Problems to work on —
• A. In the agreement excerpt, copy the passage starting at "(a) Governing Law. The" and ending at "between such parties.".
• B. Translate this sentence from the agreement excerpt into Spanish: "This Agreement shall become effective as of the Closing Date of the acquisition of the EM Assets."

Excerpt —
=== Section Start ===
9. Effectiveness. This Agreement shall become effective as of the Closing Date of the acquisition of the EM Assets. Notwithstanding anything contained herein, in the event that the Purchase Agreement is terminated or the Closing Date otherwise does not occur, this Agreement shall automatically, and without notice, terminate without any obligation on the part of any party hereto and the provisions of this Agreement shall be of no force or effect.
 
5

 
10. Miscellaneous.
 
(a) Governing Law. The rights and duties of the parties will be governed by the local law of the State of California, excluding any choice-of-law rules that would require the application of the laws of any other jurisdiction. Subject to Section 10(e) below, the parties hereto consent to the jurisdiction of the state and federal courts located in the state of California to adjudicate any disputes between such parties.
 
(b) Captions. The captions of this Agreement are not part of the provisions hereof, rather they are included for convenience only and shall have no force or effect.
=== Section End ===
Listed records —
=== Section Start ===
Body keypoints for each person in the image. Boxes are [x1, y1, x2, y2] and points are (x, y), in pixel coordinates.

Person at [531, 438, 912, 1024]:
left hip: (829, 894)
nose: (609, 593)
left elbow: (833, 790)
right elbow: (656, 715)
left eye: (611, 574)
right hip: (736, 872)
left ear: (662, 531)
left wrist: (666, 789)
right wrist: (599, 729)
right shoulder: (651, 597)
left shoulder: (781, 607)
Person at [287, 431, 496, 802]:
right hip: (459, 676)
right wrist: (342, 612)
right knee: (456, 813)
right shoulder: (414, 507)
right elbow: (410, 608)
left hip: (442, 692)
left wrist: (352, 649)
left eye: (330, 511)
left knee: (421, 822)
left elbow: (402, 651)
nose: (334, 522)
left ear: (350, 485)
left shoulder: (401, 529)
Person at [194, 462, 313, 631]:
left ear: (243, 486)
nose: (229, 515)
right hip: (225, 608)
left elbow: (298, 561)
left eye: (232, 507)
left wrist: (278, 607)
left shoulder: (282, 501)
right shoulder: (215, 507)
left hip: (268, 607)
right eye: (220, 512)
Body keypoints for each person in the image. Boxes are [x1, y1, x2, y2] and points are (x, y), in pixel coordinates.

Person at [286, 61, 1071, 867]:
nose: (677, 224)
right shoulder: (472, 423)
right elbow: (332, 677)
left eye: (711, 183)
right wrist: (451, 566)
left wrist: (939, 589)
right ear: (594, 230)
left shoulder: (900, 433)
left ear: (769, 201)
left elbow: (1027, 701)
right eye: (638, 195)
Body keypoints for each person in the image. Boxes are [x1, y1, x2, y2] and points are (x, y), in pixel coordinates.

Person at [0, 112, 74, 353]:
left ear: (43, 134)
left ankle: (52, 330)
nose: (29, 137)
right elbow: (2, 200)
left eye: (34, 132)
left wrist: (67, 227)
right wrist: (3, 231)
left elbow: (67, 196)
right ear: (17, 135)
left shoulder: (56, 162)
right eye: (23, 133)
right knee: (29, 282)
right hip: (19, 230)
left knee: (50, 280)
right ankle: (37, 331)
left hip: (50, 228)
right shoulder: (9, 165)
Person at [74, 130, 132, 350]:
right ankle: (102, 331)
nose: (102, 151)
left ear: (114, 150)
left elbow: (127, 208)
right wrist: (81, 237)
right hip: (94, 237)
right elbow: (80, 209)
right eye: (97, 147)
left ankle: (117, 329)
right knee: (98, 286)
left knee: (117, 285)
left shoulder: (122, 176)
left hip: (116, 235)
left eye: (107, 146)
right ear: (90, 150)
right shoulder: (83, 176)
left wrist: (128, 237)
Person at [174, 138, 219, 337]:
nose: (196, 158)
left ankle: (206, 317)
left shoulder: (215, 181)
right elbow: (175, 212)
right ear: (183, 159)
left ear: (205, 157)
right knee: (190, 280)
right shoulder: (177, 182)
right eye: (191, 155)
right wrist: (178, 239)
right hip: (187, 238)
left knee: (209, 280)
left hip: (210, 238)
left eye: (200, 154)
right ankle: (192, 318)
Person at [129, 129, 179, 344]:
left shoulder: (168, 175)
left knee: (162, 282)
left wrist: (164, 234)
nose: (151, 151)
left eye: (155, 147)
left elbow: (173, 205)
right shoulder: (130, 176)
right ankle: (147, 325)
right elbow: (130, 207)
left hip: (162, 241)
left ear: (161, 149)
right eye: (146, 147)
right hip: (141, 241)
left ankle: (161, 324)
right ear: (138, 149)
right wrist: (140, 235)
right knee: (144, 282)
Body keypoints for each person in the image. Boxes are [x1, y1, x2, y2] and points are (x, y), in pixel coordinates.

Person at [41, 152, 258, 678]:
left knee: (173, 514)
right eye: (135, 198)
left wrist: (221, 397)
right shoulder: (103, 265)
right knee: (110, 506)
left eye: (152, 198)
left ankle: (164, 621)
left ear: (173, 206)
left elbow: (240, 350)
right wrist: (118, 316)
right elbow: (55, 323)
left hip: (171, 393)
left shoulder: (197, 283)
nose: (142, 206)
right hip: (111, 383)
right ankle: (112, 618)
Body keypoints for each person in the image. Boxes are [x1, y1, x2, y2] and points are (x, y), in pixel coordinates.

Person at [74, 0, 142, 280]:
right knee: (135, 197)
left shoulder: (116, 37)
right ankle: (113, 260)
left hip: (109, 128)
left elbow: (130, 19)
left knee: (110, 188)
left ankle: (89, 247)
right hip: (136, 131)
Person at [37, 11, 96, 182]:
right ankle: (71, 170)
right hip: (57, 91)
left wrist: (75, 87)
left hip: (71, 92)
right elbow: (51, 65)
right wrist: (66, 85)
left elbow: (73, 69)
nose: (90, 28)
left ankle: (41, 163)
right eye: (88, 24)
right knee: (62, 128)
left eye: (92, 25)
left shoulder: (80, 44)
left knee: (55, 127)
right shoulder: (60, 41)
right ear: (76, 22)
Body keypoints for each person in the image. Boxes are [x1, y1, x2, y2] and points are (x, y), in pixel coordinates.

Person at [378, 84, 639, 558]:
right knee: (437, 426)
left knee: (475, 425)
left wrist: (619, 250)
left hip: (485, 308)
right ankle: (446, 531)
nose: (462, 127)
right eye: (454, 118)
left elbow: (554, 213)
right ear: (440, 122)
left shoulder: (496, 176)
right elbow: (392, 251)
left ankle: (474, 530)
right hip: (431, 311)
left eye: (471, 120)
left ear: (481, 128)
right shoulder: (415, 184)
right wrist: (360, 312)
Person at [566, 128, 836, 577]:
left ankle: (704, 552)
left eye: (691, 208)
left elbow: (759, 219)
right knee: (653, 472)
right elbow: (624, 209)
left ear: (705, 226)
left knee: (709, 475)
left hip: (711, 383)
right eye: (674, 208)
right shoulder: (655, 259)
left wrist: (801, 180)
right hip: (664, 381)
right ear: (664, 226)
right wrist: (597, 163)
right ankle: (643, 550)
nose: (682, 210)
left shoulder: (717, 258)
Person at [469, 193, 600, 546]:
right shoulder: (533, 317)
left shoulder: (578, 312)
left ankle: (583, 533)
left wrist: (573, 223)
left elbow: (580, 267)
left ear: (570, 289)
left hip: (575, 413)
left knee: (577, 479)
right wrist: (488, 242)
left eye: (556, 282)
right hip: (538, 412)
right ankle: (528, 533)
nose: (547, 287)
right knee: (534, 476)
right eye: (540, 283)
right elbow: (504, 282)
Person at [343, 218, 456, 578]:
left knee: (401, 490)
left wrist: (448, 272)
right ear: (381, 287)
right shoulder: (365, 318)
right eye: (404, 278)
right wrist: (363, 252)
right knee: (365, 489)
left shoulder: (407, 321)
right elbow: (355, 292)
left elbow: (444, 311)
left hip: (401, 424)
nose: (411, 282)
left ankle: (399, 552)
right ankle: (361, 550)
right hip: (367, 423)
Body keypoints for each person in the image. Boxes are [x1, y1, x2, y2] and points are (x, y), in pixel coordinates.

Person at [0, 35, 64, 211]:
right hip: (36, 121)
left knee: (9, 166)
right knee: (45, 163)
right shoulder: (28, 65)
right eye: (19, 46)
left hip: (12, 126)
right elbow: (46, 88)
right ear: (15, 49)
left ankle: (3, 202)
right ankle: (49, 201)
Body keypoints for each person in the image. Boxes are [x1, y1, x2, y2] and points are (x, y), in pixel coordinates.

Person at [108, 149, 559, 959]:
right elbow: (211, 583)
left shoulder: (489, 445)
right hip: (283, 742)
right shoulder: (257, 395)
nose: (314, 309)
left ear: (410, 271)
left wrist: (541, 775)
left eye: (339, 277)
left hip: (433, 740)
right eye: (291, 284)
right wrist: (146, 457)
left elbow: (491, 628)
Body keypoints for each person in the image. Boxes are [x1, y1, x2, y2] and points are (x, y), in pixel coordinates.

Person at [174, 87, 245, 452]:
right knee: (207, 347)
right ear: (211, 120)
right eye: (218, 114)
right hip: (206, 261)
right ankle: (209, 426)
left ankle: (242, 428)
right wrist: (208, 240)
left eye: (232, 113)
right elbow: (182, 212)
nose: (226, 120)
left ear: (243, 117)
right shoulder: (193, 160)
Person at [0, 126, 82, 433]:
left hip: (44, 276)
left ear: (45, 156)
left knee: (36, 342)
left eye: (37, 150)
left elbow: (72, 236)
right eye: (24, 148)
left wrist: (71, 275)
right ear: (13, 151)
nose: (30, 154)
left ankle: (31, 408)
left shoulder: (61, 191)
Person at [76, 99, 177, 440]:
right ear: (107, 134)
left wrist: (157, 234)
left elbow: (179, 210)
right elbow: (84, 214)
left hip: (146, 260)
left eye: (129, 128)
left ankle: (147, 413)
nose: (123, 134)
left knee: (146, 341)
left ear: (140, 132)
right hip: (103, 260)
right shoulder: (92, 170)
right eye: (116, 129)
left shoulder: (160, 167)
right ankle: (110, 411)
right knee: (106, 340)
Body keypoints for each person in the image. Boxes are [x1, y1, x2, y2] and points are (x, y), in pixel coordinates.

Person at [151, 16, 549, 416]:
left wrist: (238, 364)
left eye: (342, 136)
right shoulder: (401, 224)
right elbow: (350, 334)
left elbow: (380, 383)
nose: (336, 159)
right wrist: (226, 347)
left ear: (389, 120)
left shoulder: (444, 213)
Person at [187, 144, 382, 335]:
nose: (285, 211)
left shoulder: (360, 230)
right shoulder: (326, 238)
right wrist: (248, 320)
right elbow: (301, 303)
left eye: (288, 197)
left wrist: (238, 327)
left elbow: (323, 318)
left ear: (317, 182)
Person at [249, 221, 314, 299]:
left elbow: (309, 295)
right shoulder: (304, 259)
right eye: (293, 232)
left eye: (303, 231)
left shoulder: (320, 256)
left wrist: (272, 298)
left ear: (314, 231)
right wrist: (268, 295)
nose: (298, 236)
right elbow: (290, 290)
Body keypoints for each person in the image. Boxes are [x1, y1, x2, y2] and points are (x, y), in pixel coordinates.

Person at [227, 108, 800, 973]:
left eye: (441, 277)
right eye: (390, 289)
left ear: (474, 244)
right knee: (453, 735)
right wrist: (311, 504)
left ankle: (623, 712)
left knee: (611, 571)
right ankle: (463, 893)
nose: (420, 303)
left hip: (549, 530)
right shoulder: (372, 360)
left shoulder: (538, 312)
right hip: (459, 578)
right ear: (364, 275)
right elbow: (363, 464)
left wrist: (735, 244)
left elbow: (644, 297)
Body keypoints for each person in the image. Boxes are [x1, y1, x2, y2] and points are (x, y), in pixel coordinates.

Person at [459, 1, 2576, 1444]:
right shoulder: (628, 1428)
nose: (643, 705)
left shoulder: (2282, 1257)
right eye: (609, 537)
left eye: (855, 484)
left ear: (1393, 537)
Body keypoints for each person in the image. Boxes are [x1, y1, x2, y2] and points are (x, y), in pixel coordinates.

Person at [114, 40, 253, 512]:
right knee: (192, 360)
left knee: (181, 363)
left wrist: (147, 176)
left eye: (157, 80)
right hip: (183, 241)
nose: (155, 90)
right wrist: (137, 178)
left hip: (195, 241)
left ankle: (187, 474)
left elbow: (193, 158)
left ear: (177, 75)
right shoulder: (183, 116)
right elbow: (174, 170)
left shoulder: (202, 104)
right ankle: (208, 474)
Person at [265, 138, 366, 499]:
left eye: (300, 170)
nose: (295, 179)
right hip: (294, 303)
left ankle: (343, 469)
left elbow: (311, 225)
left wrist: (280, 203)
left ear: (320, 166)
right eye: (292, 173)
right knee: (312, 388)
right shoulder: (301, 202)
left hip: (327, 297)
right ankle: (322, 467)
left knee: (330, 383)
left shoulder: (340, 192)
=== Section End ===
Answers for the tasks —
• A.
(a) Governing Law. The rights and duties of the parties will be governed by the local law of the State of California, excluding any choice-of-law rules that would require the application of the laws of any other jurisdiction. Subject to Section 10(e) below, the parties hereto consent to the jurisdiction of the state and federal courts located in the state of California to adjudicate any disputes between such parties.

• B. El presente Acuerdo entrará en vigor a partir de la Fecha de Cierre de la adquisición de los Activos EM.